#### Passage

- Promotional poster
- Hangul: 나도 잘 모르지만
- Lit.: But I don't really know either
- RR: Nado jal moreujiman
- MR: Nado chal morŭjiman
- Written by: Ko Eun-nim
- Directed by: Lee Jae-dong
- Starring: Lee Min-ho Rhyme Lee Ah-jin
- Country of origin: South Korea
- Original language: Korean
- No. of episodes: 1 (television film)

Production
- Production location: South Korea
- Production company: MBC

Original release
- Network: MBC
- Release: 24 February 2008

= Get Up (film) =

2008 South Korean television film

Get Up is a 2008 South Korean television film on the educational problems of adolescents in schools. It starred Lee Min-ho, Rhyme, and Lee Ah-jin.

########

| Tasks to perform |
a) In the entry on Get Up, turn the paragraph beginning "Get Up is a 2008" into a short bulleted list that keeps its main facts.
b) Pick up the entry on Get Up after its last sentence and write the next few lines of prose.

#### Data shown

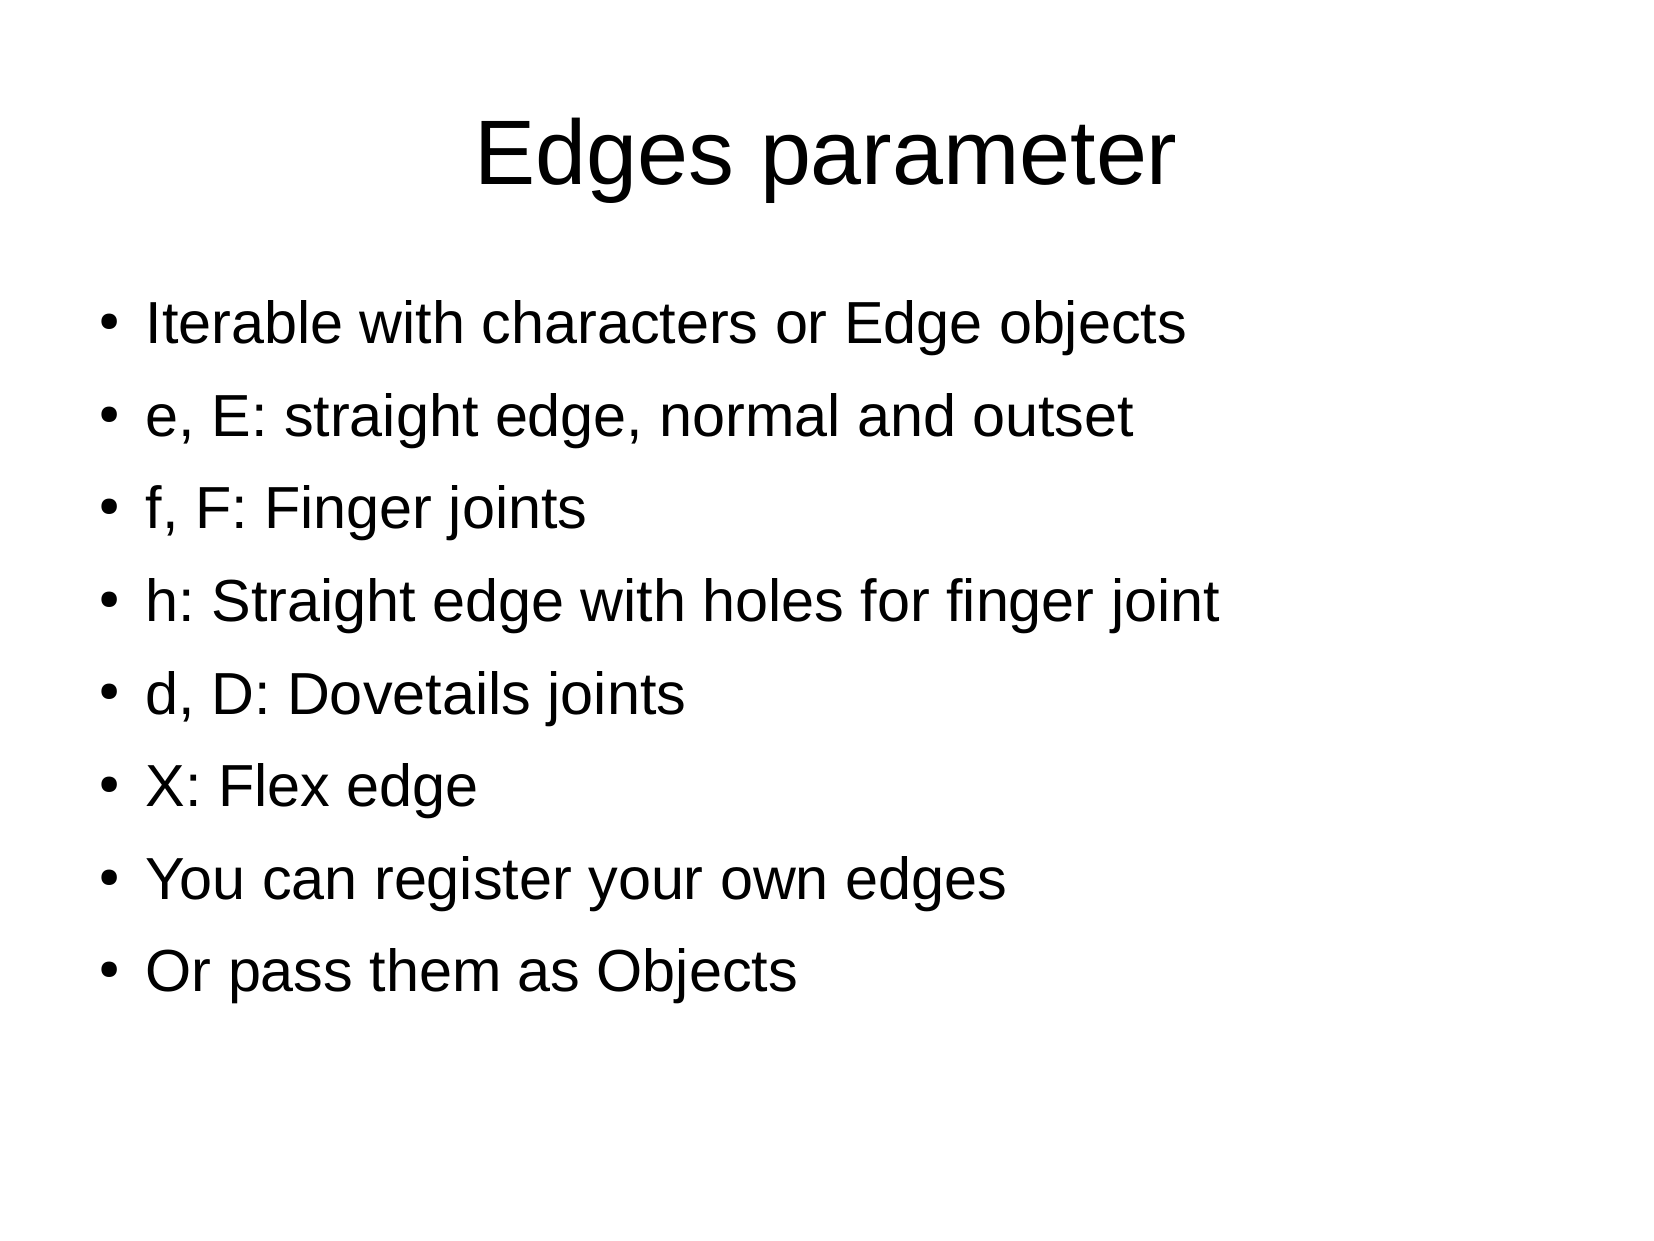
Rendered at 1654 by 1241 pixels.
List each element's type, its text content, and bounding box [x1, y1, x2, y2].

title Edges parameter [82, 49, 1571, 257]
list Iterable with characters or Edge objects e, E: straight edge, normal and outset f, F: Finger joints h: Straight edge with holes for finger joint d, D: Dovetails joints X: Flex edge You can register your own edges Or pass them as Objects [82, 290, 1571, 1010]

########

| Answers to the problems |
a)
- Title: Get Up
- Year: 2008
- Format: South Korean television film
- Subject: the educational problems of adolescents in schools
- Cast: Lee Min-ho, Rhyme, and Lee Ah-jin

b)
==Synopsis==
High school students Min Wook-gi (Lee Min-ho) and Doo-heon (Rhyme) both land in trouble after they get into a fight. Doo-heon gets suspended, and Wook-gi has to clean his teacher's (Gi Ju-bong) car as punishment. While he's cleaning, his girlfriend Joo-won (Choi Ah-jin) shows up to tell him she's going on a ski trip with her new boyfriend. To chase after his girlfriend, Wook-gi tries to steal his teacher's car – but he can't drive. As he's making a run for it, Doo-heon happens to pass by on his motorcycle, and the two end up hitting the open road together.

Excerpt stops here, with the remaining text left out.